*** Opening Excerpt ***
Each year, the world’s electronics industry generates up to 41 million tons of e-waste, but as the figure of consumers rises, and the durability of devices shrinks in response to the demand for the newest and best, that number could rise to 50 million tons in few years, specialized studies warn.
“The UN Environment Program (UNEP) research said that, the West African sub-region has been a major receiver of these e-wastes, even though some Asian countries are also recipients of millions of tons of such toxic materials, sometimes as part of the formal trade free agreements with western nations.” the report seen by APA on Tuesday explains.
Aje Seun, a laptop technician from Nigeria who started his workshop where he repairs laptops that sustained some technical problems in the Gambian town of Serekunda since 2013, says business is not doing well due to the frequent development of the latest gadgets.
“Now the work is just from hand to mouth. However, we make our living from it, pay our rents and overhead bills” he points out.
He adds that, they usually buy the goods from containers and other clients, fix the ones with problems and resell them.
*** Closing Excerpt ***
**Work order**. Reproduce the e-waste passage above word for word, in full.
*** Opening Input data ***
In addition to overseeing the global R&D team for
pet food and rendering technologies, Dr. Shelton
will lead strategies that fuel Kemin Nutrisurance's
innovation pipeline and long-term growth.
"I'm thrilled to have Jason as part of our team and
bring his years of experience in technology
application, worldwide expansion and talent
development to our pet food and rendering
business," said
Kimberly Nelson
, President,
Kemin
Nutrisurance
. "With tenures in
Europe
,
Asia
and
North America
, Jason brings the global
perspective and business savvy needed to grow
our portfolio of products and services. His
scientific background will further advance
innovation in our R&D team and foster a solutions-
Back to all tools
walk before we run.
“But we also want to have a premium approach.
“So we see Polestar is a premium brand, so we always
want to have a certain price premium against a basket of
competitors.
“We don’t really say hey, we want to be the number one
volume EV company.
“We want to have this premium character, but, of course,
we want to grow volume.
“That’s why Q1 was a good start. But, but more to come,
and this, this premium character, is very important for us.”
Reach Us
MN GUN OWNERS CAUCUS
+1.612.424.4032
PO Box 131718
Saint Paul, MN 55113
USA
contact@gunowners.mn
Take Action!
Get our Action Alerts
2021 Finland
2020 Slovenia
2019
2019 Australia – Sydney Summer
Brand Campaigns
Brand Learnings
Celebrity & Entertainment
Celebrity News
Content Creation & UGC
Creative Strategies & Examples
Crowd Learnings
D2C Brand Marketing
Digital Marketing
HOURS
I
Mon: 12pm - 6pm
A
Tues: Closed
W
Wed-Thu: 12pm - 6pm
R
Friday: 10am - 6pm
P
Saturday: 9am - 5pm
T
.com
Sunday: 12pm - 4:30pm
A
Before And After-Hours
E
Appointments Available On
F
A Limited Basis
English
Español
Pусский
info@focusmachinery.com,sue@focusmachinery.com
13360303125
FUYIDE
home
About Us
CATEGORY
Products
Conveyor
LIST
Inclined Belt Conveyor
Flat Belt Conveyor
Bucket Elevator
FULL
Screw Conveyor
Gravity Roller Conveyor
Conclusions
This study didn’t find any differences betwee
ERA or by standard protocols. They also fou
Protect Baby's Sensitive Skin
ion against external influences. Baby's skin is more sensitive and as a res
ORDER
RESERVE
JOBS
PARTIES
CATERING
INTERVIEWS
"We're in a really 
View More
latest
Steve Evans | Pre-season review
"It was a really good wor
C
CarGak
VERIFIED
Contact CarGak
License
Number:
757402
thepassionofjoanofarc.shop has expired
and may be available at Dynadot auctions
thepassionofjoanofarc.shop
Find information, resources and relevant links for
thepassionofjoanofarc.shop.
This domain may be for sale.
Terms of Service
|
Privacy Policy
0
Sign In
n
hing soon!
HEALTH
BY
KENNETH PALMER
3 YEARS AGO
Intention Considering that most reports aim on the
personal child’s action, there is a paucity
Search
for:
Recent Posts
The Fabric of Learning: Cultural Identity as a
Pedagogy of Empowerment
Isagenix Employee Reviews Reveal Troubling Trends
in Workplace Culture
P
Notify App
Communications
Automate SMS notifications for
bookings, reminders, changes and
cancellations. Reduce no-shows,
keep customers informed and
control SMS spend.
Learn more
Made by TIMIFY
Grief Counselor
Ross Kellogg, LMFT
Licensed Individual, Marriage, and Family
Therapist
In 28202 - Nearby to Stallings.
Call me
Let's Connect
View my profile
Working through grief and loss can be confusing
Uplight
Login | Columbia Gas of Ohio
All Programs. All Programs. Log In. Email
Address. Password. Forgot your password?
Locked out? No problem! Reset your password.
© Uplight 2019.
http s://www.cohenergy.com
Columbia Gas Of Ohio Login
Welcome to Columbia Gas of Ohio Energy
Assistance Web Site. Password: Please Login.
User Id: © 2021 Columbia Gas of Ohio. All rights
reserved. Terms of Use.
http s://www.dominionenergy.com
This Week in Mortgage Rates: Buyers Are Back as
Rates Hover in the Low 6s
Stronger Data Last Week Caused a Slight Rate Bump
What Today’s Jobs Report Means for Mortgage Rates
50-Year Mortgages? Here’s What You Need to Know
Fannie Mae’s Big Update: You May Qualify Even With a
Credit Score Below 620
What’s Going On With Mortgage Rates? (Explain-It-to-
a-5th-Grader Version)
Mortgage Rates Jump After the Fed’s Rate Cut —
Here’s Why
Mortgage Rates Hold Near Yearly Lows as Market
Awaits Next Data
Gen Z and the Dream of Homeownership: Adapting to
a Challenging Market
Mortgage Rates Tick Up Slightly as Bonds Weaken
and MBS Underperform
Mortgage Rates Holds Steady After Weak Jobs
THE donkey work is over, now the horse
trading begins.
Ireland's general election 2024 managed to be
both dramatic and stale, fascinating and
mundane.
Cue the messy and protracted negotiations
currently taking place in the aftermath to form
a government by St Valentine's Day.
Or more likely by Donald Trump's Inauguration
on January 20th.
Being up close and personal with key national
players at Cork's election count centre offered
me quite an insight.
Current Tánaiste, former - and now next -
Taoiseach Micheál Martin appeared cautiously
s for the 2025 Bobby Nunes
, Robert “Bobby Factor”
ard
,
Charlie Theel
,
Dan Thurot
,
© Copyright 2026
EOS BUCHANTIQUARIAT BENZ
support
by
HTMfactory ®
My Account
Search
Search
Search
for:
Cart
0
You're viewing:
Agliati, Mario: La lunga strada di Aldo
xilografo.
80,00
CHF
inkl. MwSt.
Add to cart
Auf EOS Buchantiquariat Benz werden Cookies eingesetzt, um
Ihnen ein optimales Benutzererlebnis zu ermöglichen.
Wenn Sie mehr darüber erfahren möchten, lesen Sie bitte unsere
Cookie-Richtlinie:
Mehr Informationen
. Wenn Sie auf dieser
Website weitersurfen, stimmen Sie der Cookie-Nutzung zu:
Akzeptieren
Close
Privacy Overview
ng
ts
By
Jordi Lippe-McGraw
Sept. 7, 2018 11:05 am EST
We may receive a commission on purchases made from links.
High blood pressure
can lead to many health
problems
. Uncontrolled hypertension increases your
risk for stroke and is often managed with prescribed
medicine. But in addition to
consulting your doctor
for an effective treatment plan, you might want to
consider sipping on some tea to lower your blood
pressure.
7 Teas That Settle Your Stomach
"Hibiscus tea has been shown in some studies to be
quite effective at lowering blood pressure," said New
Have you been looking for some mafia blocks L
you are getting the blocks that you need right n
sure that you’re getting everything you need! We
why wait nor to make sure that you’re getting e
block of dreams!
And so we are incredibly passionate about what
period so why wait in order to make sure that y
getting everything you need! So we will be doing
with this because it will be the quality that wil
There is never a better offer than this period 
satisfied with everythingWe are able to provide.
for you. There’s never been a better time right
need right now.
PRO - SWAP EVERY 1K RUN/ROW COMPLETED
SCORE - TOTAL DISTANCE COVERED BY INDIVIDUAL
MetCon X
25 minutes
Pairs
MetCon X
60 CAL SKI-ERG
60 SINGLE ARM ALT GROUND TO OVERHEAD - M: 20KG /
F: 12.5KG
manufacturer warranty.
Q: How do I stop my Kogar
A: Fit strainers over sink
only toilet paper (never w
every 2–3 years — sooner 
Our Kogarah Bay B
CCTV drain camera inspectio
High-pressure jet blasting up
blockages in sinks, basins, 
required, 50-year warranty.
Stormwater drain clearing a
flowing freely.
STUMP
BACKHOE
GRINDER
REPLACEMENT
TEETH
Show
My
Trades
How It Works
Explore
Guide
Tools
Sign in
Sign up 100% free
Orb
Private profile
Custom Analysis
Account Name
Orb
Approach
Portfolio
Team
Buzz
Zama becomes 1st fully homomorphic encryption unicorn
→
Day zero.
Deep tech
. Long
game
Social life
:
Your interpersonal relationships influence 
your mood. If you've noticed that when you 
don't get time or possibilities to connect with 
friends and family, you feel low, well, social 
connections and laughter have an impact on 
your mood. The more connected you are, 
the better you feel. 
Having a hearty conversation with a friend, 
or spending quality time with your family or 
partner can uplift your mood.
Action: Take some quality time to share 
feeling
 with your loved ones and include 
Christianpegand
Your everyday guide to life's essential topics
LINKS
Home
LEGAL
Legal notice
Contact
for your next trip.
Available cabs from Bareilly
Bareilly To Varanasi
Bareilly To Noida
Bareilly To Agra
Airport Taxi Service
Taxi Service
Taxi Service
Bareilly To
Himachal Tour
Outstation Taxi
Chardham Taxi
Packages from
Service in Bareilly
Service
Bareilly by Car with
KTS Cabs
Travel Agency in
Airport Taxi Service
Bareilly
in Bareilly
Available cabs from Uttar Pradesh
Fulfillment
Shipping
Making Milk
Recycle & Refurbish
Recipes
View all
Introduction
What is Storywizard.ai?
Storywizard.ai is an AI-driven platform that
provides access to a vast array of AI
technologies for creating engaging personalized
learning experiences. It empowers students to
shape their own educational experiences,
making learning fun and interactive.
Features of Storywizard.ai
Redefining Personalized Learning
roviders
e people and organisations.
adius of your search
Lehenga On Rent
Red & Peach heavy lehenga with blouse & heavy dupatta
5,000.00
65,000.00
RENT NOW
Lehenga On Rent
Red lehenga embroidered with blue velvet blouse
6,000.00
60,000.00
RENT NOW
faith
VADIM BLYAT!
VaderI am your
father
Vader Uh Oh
*** Closing Input data ***
**Exercise result**.
Each year, the world’s electronics industry generates up to 41 million tons of e-waste, but as the figure of consumers rises, and the durability of devices shrinks in response to the demand for the newest and best, that number could rise to 50 million tons in few years, specialized studies warn.
“The UN Environment Program (UNEP) research said that, the West African sub-region has been a major receiver of these e-wastes, even though some Asian countries are also recipients of millions of tons of such toxic materials, sometimes as part of the formal trade free agreements with western nations.” the report seen by APA on Tuesday explains.
Aje Seun, a laptop technician from Nigeria who started his workshop where he repairs laptops that sustained some technical problems in the Gambian town of Serekunda since 2013, says business is not doing well due to the frequent development of the latest gadgets.
“Now the work is just from hand to mouth. However, we make our living from it, pay our rents and overhead bills” he points out.
He adds that, they usually buy the goods from containers and other clients, fix the ones with problems and resell them.